Study text:
····················

Because of such events, Lederberg (2000) says the need for the development and implementation of a fundamental capability for infectious disease surveillance at the community, state, and national levels cannot be overemphasized. Uniformity needs to be established in the currently fragmented public health systems, particularly in the public health laboratories that exist throughout the country. He adds, “If the United States is to have a robust public health system, ongoing training and the creation of meaningful career ladders and opportunities for professional development within the practice of public health need to be established and considered priorities.”

In 2011, the CDC issued its Framework for Preventing Infectious Diseases: Sustaining the Essentials and Innovating for the Future, which outlined three critical elements: strong public health fundamentals, including infectious disease surveillance, laboratory detection, and epidemiologic investigation; high-impact interventions; and sound health policies.
In terms of strengthening public health fundamentals, the CDC Framework document suggested these actions: Modernize infectious disease surveillance to drive public health action; expand the role of public health and clinical laboratories in disease control and prevention, and advance workforce development and training to sustain and strengthen public health practice. As for implementing interventions, the CDC Framework identified these actions: Identify and validate high-impact tools for disease reduction, including new vaccines; strategies and tools for infection control and treatment; and interventions to reduce disease transmitted by animals or insects. And finally, for developing policies, the CDC Framework suggested: Ensure the availability of sound scientific data to support the development of evidence-based and cost-effective policies; and advance policies to improve prevention, detection, and control of infectious diseases to help integrate clinical infectious disease preventive practices into U.S. healthcare; increase community and individual engagement in disease prevention efforts; strengthen global capacity to detect and respond to outbreaks with the potential to cross borders; address microbial drug resistance; and promote “One Health” approaches to prevent emergence and spread of zoonotic diseases; and use proven tools and interventions to reduce high-burden infectious diseases, including vaccine-preventable diseases; healthcare-associated infections; HIV/AIDS; foodborne infections; and chronic viral hepatitis

No matter the threat, maintaining readiness is imperative, according to public health experts. “When you have addressed one public health threat, you have addressed just one public health threat.  We need to continue to build upon each experience and continue to work together — prevention and preparedness are active processes without a singular endpoint.”

····················

Data extract:
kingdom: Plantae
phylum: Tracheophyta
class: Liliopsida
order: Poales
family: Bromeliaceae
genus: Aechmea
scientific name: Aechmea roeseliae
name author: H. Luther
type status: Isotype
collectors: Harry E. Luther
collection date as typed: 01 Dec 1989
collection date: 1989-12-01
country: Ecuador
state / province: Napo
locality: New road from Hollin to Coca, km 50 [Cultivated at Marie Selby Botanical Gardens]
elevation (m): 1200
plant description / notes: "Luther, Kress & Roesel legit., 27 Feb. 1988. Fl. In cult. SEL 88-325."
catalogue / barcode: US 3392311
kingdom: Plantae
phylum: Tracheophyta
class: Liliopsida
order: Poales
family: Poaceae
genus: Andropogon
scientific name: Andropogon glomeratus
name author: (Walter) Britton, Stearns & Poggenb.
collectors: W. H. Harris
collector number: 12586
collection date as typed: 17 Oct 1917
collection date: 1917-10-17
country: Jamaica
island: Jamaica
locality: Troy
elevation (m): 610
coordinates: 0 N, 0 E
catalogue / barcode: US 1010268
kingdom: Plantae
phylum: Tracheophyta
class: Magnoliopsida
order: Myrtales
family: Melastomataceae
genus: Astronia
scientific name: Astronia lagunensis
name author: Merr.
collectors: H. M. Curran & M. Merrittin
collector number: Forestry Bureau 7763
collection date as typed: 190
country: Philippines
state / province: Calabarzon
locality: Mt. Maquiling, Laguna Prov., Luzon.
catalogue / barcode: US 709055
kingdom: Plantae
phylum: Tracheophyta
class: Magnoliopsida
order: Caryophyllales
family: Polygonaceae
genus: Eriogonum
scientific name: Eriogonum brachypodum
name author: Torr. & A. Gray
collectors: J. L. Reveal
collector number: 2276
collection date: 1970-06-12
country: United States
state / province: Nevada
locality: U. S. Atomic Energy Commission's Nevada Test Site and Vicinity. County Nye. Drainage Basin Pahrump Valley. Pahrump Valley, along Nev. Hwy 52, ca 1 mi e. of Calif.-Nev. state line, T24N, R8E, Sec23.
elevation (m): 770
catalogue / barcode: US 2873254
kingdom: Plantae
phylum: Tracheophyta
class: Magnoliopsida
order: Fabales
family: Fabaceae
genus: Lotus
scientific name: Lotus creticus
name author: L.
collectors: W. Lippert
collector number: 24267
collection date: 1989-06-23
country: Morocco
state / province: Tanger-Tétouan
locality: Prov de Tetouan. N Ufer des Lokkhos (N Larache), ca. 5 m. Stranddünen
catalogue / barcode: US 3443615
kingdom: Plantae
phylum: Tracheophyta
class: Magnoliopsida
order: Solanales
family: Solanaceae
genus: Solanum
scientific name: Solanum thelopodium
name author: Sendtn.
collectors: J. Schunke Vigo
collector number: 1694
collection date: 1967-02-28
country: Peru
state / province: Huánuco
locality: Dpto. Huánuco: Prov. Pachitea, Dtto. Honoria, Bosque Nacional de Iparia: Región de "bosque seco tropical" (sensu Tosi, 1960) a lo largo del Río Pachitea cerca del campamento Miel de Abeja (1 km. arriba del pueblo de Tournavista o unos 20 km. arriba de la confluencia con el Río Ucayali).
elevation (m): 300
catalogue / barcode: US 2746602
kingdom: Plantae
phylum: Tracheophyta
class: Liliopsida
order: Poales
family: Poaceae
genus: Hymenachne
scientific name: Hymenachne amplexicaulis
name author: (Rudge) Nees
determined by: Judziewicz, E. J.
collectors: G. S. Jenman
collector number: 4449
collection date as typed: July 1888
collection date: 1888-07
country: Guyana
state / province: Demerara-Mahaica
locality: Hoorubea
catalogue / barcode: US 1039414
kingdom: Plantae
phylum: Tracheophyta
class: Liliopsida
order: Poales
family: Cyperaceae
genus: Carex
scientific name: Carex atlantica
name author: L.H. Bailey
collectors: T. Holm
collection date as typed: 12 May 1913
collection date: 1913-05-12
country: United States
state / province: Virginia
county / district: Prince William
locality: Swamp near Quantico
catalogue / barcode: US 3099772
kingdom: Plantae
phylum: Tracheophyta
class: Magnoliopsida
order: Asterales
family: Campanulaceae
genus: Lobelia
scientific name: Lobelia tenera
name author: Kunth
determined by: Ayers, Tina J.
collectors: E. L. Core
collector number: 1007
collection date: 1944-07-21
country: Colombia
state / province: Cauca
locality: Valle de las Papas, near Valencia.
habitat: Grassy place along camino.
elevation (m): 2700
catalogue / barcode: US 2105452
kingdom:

····················

Brief A: From the public health text, return the part that opens with the words containing "In 2011, the" and closes with "sound health policies.", copied word for word.
Brief B: In the public health text, what three critical elements did the CDC's 2011 Framework for Preventing Infectious Diseases outline?

Task answer A:
In 2011, the CDC issued its Framework for Preventing Infectious Diseases: Sustaining the Essentials and Innovating for the Future, which outlined three critical elements: strong public health fundamentals, including infectious disease surveillance, laboratory detection, and epidemiologic investigation; high-impact interventions; and sound health policies.

Task answer B: Strong public health fundamentals, high-impact interventions, and sound health policies.